Ryan Cleckner is an American attorney, firearms industry executive, military veteran, author, and educator known for his work in firearm law, compliance, and long-range shooting instruction. A former special operations sniper team leader in the United States Army’s 1st Ranger Battalion, he later became a legal and policy expert in the firearms industry, holding executive roles at Remington Outdoor Company and working with the National Shooting Sports Foundation. Cleckner has also served as an adjunct lecturer at the University of Alabama in Huntsville and is known for his public testimony before the U.S. Congress on firearms regulation and administrative law. He is the author of instructional books on precision shooting, including Advanced Long Range Shooting (2025).

== Biography ==
Cleckner was born in Phoenix, Arizona, where he developed an early interest in outdoor activities such as hunting and camping. After completing high school, he enlisted in the United States Army. Following his military service, he pursued higher education, earning a Bachelor of Science in Political Science from Arizona State University.
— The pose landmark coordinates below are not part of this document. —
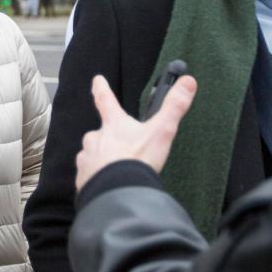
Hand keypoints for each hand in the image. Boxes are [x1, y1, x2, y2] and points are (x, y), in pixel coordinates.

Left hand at [75, 74, 196, 190]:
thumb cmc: (138, 160)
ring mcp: (87, 158)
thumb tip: (188, 82)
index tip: (96, 80)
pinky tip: (109, 184)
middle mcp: (96, 138)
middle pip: (100, 133)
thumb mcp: (161, 131)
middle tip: (124, 150)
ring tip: (119, 170)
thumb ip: (174, 107)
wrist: (118, 191)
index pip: (105, 100)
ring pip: (93, 155)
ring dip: (103, 160)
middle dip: (109, 139)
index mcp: (113, 125)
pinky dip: (97, 177)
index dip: (101, 88)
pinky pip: (89, 175)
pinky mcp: (83, 178)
He later obtained a Juris Doctor degree from Quinnipiac University School of Law, graduating with honors as part of the institution’s Dean’s Fellows program.

== Military Service ==
Cleckner served in the U.S. Army as a special operations sniper and sniper team leader in the 1st Battalion of the 75th Ranger Regiment. During his service, he completed multiple combat deployments to Afghanistan and trained at advanced military institutions, including the Special Operations Target Interdiction Course (SOTIC), one of the U.S. military’s premier sniper training programs.

== Career ==
After leaving active military service, Cleckner transitioned into the firearms industry and legal field. While attending law school, he worked as manager of federal government relations for the National Shooting Sports Foundation, where he was involved in policy and regulatory affairs.

He later joined Remington Outdoor Company, where he served as Vice President responsible for compliance and security across multiple firearm and ammunition brands. His role included regulatory compliance, industry relations, and oversight of legal frameworks affecting manufacturing and distribution.
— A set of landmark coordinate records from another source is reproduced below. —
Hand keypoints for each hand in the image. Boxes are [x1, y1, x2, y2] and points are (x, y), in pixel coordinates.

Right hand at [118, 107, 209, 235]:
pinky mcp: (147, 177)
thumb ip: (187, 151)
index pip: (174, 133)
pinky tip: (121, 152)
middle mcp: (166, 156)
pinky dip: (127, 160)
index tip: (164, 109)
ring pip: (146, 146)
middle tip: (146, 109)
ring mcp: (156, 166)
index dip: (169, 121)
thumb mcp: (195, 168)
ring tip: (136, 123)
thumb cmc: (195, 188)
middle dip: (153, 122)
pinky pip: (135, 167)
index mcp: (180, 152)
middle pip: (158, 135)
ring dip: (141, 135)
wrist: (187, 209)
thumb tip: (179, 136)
In academia, he has served as an adjunct professor at the University of Alabama in Huntsville, where he has taught courses on constitutional law, civil liberties, and public policy.

He has also appeared as a firearms expert in media and has testified before committees of the United States Congress on issues related to firearms regulation, including oversight of the Bureau of Alcohol, Tobacco, Firearms and Explosives (ATF).
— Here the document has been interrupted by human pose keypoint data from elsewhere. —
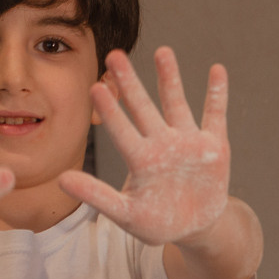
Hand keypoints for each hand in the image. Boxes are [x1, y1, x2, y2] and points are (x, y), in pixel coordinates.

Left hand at [59, 47, 229, 245]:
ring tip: (162, 51)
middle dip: (131, 83)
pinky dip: (217, 94)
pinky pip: (215, 115)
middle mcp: (161, 144)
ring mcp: (188, 143)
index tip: (96, 87)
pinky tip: (217, 70)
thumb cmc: (157, 222)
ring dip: (170, 78)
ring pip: (176, 104)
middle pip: (144, 108)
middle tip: (114, 55)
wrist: (195, 227)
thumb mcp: (126, 214)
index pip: (122, 131)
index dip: (110, 111)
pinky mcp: (214, 146)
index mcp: (141, 160)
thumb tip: (61, 180)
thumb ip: (97, 196)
== Publications, and media work ==
Cleckner’s work spans firearms law, regulatory compliance, and long-range shooting education. He is the author of instructional materials aimed at both civilian and professional audiences, drawing on his experience as a sniper and instructor. His publications include Advanced Long Range Shooting: The Next Step in Precision Rifle Shooting (2025), which focuses on advanced ballistic and precision shooting techniques.